This is a review of Jamie Dixon’s book Mastering .NET Machine Learning. For the sake of transparency, Jamie is a friend and if I hated his book I wouldn’t badmouth it in public, so adjust your priors accordingly.
I enjoyed this book. Jamie wrote his book before Microsoft started on the ML.NET library, so he focuses on Accord. The book starts with a little bit on C# but quickly moves to F# to cover a number of scenarios around data science in .NET including data cleansing, regression analysis, clustering, cross-validation, and a bit on neural networks and even IoT.
On the plus side, Jamie’s conversational tone is evident throughout. He makes it easy for .NET developers new to F# and the world of data science to get a toehold in the field and I don’t think there’s a part of the book which is overly complex. Jamie also has a couple of consistent themes he uses throughout the book, including Adventure Works data and open data sources such as traffic stops.

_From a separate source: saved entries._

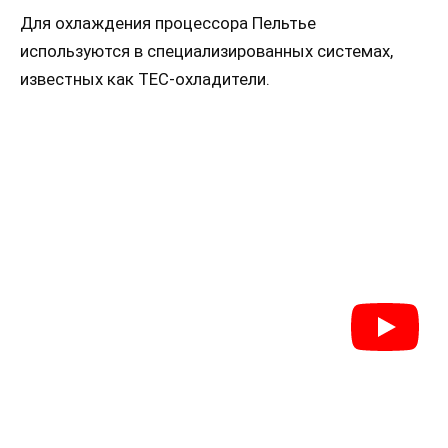
Для охлаждения процессора Пельтье
используются в специализированных системах,
известных как TEC-охладители.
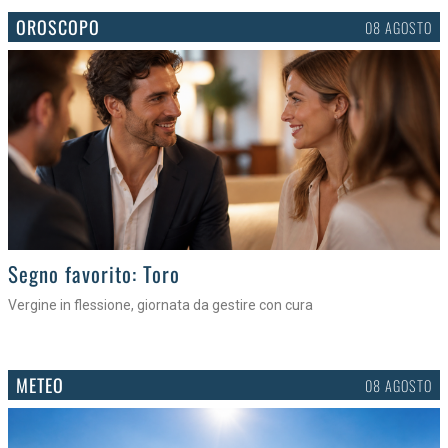
OROSCOPO
08 AGOSTO
>
Segno favorito: Toro
Vergine in flessione, giornata da gestire con cura
METEO
08 AGOSTO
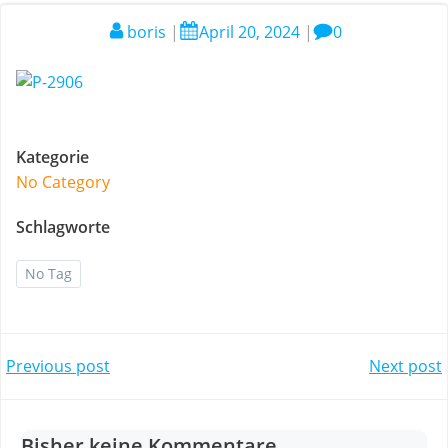
boris
|
April 20, 2024
|
0
Kategorie
No Category
Schlagworte
No Tag
Post
Post
Previous post
Next post
navigation
navigation
Bisher keine Kommentare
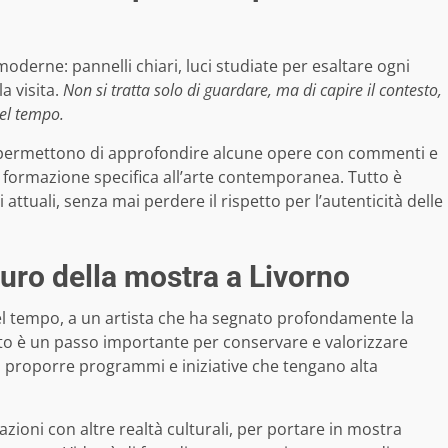
moderne: pannelli chiari, luci studiate per esaltare ogni
a visita.
Non si tratta solo di guardare, ma di capire il contesto,
nel tempo.
deo permettono di approfondire alcune opere con commenti e
formazione specifica all’arte contemporanea. Tutto è
ttuali, senza mai perdere il rispetto per l’autenticità delle
uturo della mostra a Livorno
l tempo, a un artista che ha segnato profondamente la
nto è un passo importante per conservare e valorizzare
a proporre programmi e iniziative che tengano alta
oni con altre realtà culturali, per portare in mostra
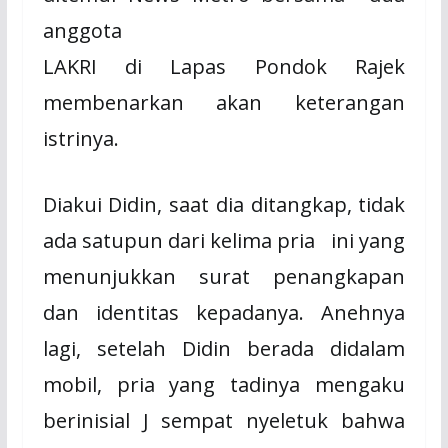
anggota
LAKRI di Lapas Pondok Rajek
membenarkan akan keterangan
istrinya.
Diakui Didin, saat dia ditangkap, tidak
ada satupun dari kelima pria ini yang
menunjukkan surat penangkapan
dan identitas kepadanya. Anehnya
lagi, setelah Didin berada didalam
mobil, pria yang tadinya mengaku
berinisial J sempat nyeletuk bahwa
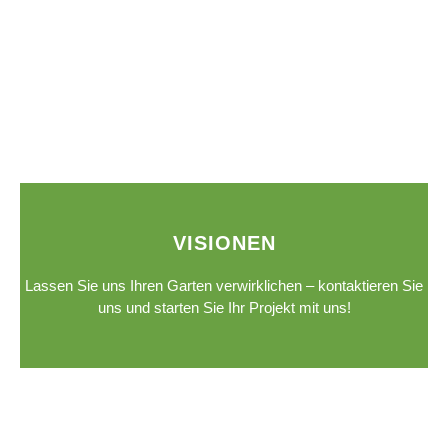
VISIONEN
Lassen Sie uns Ihren Garten verwirklichen – kontaktieren Sie
uns und starten Sie Ihr Projekt mit uns!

Speaking of traffic stop information, I appreciate that Jamie includes failed scenarios and not just successes. Failure to find something interesting is at least as common as success, whether that be due to technique, incorrectly specified features, or simply a lack of correlation. But this does lead me to an issue I have with the book: you get invested in some of the data sets but I don’t think there’s a really good model in the end. For example, Jamie uses a few techniques to try to gain insights from traffic stop information but I don’t think he ever gets to a strong conclusion.

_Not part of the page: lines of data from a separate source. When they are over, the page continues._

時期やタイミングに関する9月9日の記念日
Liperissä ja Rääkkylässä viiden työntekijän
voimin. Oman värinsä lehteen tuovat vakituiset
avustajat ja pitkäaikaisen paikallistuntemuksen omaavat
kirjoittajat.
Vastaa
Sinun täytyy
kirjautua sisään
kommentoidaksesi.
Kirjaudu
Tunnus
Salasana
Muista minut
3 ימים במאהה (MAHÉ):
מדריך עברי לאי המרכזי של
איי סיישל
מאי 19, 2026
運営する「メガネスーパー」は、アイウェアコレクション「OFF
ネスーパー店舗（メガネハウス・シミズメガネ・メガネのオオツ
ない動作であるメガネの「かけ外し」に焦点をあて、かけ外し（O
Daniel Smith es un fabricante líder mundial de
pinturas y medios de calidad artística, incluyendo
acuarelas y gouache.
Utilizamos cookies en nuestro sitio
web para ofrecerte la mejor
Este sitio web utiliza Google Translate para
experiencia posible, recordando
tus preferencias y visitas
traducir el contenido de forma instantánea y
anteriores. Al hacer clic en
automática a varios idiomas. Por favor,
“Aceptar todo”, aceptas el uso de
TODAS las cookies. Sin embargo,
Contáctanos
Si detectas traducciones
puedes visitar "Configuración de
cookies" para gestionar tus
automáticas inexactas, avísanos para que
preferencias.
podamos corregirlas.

Overall, would I recommend this book? If you’re a .NET developer wanting to learn a bit about statistical analysis without wanting to learn R or Python, this is a good book for you. You still have to learn F# but the learning curve from C# to there is shallower than R or Python, I think…though only a little. I think the strongest parts of this book are where Jamie integrates data science with practical implementation like building a .NET website to act as a front end.